Growth has also been recorded in arts participation among young people, reaching 84% – the highest level of participation since the survey began and a reversal of the slight fall recorded in 2012. Older children (16-18 year olds) were less likely to participate in an artistic activity in 2013 compared to younger children, 60% doing so once a year or more often in comparison to 94% of 7-10 year olds. Girls were slightly more likely than boys to participate in the arts in 2013, but gender has less of an impact on participation than attendance. Creative writing was the most popular participatory arts activity in 2013, closely followed by visual arts and crafts, but all artforms experienced some level of increase from the previous year. Digital arts activities is one of few areas of arts participation where boys are more active than girls.

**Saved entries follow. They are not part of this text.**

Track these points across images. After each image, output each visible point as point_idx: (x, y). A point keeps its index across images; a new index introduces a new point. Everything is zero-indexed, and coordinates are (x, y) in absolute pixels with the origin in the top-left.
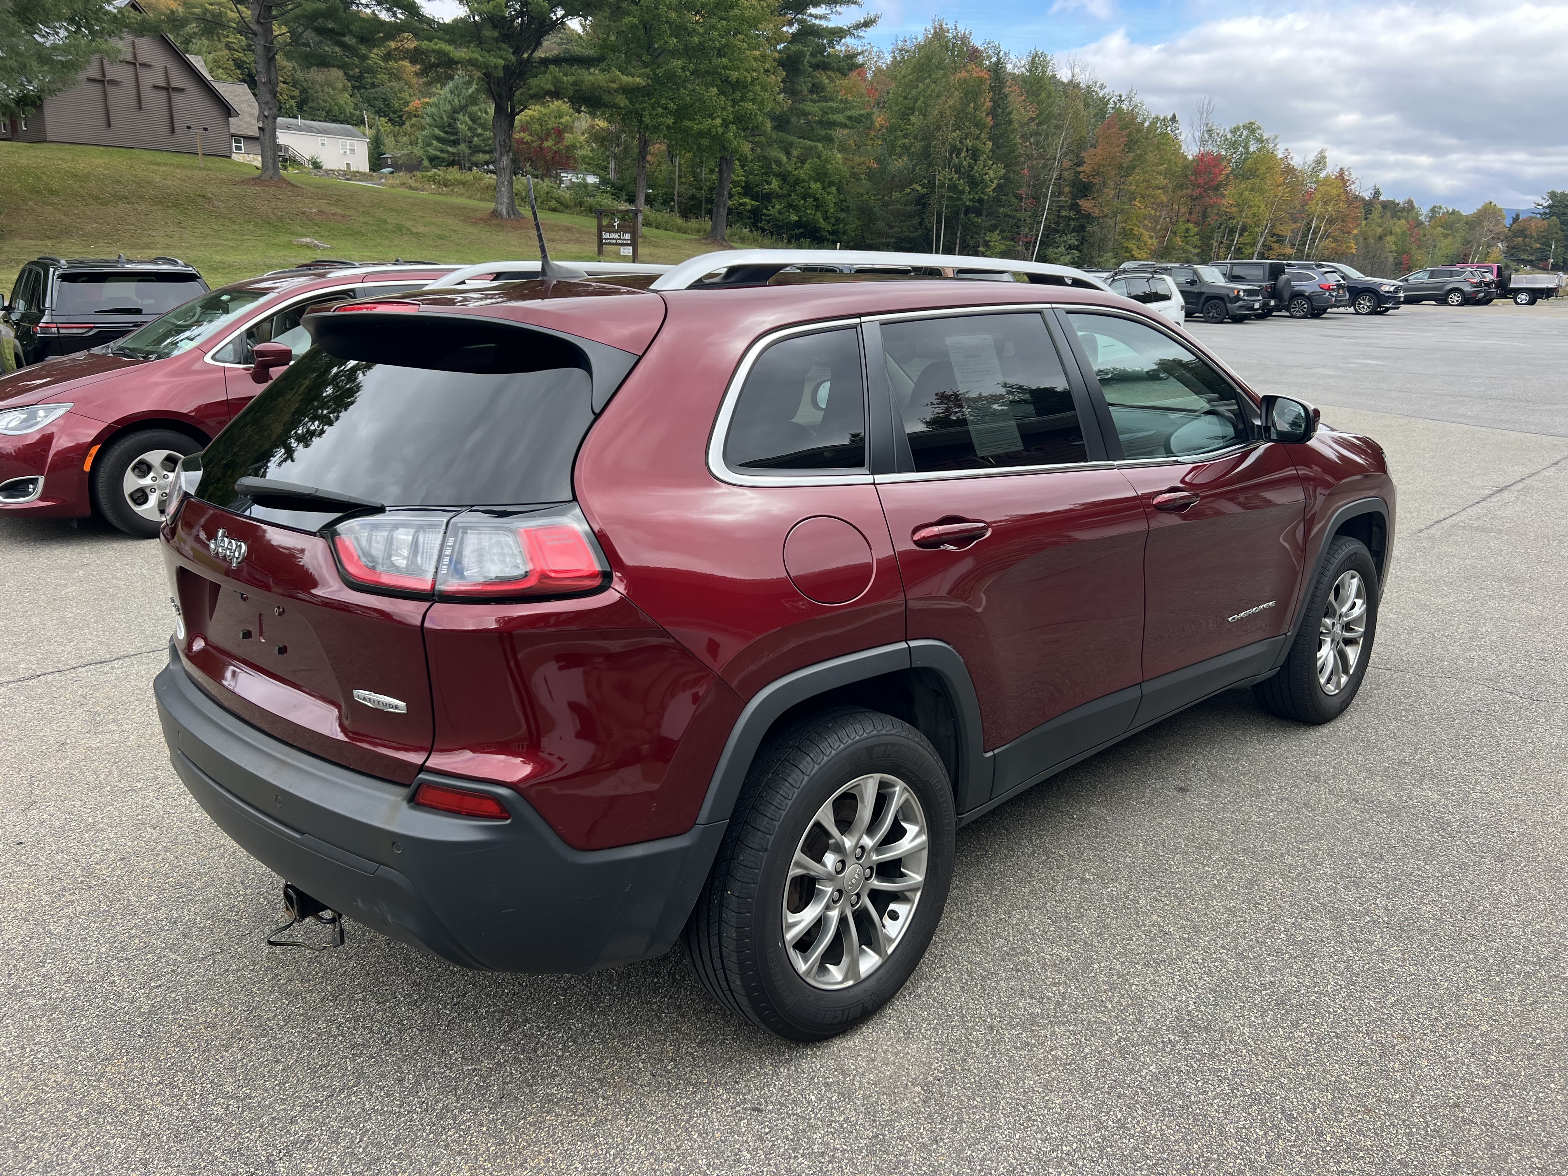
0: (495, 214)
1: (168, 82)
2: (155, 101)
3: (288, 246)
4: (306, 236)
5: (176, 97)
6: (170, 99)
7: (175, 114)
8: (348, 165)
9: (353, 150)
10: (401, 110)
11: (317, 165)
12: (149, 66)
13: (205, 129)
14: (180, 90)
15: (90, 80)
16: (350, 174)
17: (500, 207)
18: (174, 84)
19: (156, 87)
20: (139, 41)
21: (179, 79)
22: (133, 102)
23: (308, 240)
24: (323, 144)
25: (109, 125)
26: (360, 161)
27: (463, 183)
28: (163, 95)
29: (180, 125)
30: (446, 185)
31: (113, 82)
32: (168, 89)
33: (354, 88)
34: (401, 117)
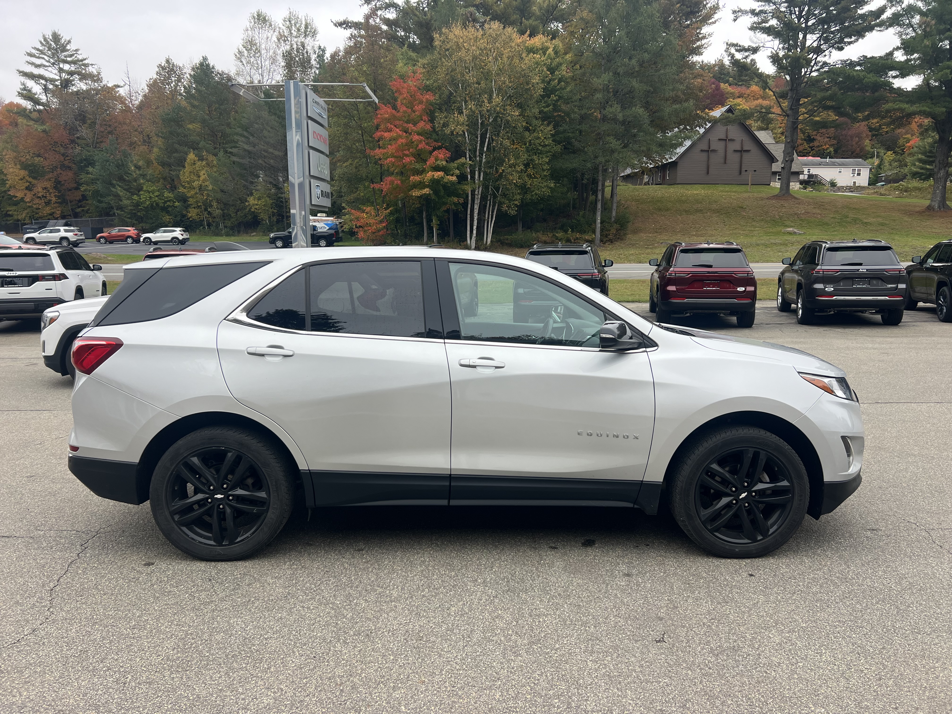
0: (930, 208)
1: (742, 147)
2: (734, 158)
3: (778, 233)
4: (791, 227)
5: (745, 155)
6: (741, 156)
7: (743, 164)
8: (855, 183)
9: (859, 174)
10: (904, 146)
11: (833, 184)
12: (733, 140)
13: (755, 171)
14: (748, 151)
15: (702, 151)
16: (854, 188)
17: (933, 203)
18: (745, 148)
19: (735, 151)
20: (730, 127)
21: (749, 145)
22: (722, 160)
23: (791, 229)
24: (840, 172)
25: (708, 173)
26: (863, 179)
27: (919, 189)
28: (738, 154)
29: (743, 170)
30: (906, 191)
31: (714, 151)
32: (742, 151)
33: (873, 135)
34: (903, 150)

The findings among young people contrast with those in the Wales Omnibus survey, a similar study among 1,000 Welsh adults. Three-quarters of those surveyed attended at least one arts event last year – a fall of one percentage point on 2012 – although when cinema is excluded from the list of artforms just over two-thirds (68%) attended one of the remaining artforms at least once, which is a marginal increase on 2012. Rather than showing growth, the report concludes that the long-term trend “shows a very consistent picture of arts attendance across the past three years”. Figures for adult participation in the arts, however, show some evidence of decline: 33% of Welsh adults reported participating in artistic activities at least once, 4.5 percentage points lower than last year’s all-time high.